John and Ann Minchin.
These are wonderful images of John Minchin and his wife Ann, the grandparents of Eileen, Peggy, Nancy and Thelma. They come thanks to Simon Bartram – a great-grandson of John and Ann, through his grandmother Florence (1894-1987).
Florence was the youngest of John and Ann’s children, and a sister of Bill Minchin. The photos were passed down through Simon’s parents. They appear to have been a Christmas gift to Ann Minchin from her eldest daughter Beatrice (born 1881).
In the last eight months of his life, John Minchin would have had the chance to hold one of the Minchin sisters – the eldest, Eileen. She was born in July 1921, and he died in the following March. One imagines that May and Bill, as proud new parents, would have taken their first baby to see her 73-year-old grandpa and placed her in his arms. They probably did it frequently. They lived in a house at the back of Victoria Hall. He lived in a cottage in Sherborne Terrace nearby, at the entrance to the Cunnaghars footpath. He may have held her on his sickbed shortly before he died, making her a final blessing and one of his last consolations. Speculation, of course, because Eileen said she was too young to remember anything about it.
John Minchin was born on 18 September 1847, the son of James Minchin, born 1816 and his wife Eliza, born 1823. The birth was at Guiting near Bourton-on-the-Water, and the family moved to Northleach, according to the Censuses of 1861 and 1871.On 21 October, 1876, he married Ann Pitts, who had been born at Stow on the Wold. The wedding took place at St Lawrence’s church, Bourton, where they began to live. He was 29 and she was 19. The image of her is even older – perhaps the earliest the site has of the direct Minchin bloodline.
By the time Eileen was born, he was already a widower. His wife Ann had died five years earlier, on 22 May 1916 at Stow, aged 59.
They lived all their lives in Bourton and went on to have: Beatrice 1881- ; Arthur John 1883-1911; William Victor 1885-1974; Mabel Annie 1887- ; Helen 1890; Nellie 1890; and Florence Emma 1894-1987.
In the second photo of John Minchin, he seems to be smiling to himself, amused at the novelty as he poses against a backcloth showing country scenes. To match it, he sits on a chair made of rough-hewn wood. He wears a stiff collar with stud and a suit with vertical stripes. He holds a walking stick. Perhaps he needs it. These images are open to wide interpretation. In one view, he looks lean and fit. In another, he is a man whose body insufficiently fills the suit, who has had a hard life, one of heavy work conducted on a platform of poverty.

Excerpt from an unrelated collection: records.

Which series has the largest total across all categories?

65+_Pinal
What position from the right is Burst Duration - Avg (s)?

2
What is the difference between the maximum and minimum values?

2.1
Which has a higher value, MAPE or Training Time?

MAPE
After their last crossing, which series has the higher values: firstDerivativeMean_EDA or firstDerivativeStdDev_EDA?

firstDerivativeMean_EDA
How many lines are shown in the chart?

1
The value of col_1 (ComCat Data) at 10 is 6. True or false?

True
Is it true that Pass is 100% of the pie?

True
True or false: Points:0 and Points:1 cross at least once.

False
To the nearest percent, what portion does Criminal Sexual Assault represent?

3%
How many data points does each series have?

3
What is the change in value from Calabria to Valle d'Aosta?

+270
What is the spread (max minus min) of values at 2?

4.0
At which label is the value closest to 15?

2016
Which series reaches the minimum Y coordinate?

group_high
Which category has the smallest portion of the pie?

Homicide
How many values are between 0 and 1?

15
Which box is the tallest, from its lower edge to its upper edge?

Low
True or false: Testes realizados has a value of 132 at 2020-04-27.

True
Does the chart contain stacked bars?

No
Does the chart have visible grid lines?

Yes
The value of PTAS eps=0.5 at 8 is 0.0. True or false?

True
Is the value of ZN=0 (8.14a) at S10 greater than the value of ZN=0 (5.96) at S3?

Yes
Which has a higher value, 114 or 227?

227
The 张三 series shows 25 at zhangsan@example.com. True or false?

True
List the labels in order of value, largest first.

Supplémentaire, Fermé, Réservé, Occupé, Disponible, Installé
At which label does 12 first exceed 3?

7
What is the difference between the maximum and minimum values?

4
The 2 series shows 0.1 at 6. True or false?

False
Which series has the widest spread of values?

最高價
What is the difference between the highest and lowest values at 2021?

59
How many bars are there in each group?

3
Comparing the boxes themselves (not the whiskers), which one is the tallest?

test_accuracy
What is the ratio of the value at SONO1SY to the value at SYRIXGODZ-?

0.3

It was as a farm labourer that John Minchin supported his large family. The 1906 Earnings and Hours of Labour Enquiry discovered that the average earnings of agricultural labourers was 17s 6d a week. The ‘poverty line’ was set at 18s 4d (taking into account rent-free cottages) meaning that families which lived on less survived in ‘extreme poverty’. A 1913 survey, How the Labourer Lives, showed that the average earnings in almost every county, including Gloucestershire, were below the poverty line and wages paid by farmers were too low to enable workers to maintain a state of ‘physical efficiency’.
A similar picture is painted in a John Carey review of a book about Flora Thompson, author of Lark Rise to Candleford (S Times 22.02.14). Referring to the conditions of labourers in Gloucestershire at this time, he writes: ‘Milk was an unknown luxury. Lard flavoured with rosemary substituted for butter. Farmhands gnawed raw turnips on their way to work to keep hunger at bay. In autumn, women and children toiled from dawn to dusk gleaning stray ears of wheat from the harvested fields. Without sanitation or running water the cottages were death traps, especially for the young…when old age pensions began (in 1908), elderly couples would weep tears of gratitude when they came to the post office to collect them.’
These old photographs are precious links to the past. But they are idealised studio images which one suspects obscure the reality of the sitters’ lives as much as they reveal it.
Despite that, John Minchin lived a long life for the period. He was aged 74 when he died on 6 March 1922, in Cheltenham. This was almost double the life expectancy – 38 years – of a man born in the 1840s and 1850s.
News Flash: The pictures of John and Annie caught the attention of another of their great-great-grandchildren, Cecile Luker, daughter of Chris Minchin. In an email she says: “Seeing your website I phoned my dad Chris Minchin, son of Cecil Minchin and Joy Waters. They lived in 35 Rissington Road and their garden backed onto Bill & May’s. My dad said that he used to talk to Uncle Bill over the fence! I have told him about your web site and he said that he remembers Eileen, Peggy & Nancy but not so well Thelma. My dad is the eldest of seven children to Cecil & Joy Minchin and they all lived in Bourton during their childhood.
“Alfred James Minchin (Bill’s brother, known as ‘Jim’) lived in Moore Road with his wife Edith (Auntie Edie) Mabel Eastbury. They had five Children – my grandfather Cecil Charles, John, Joan, Kathleen and Ken.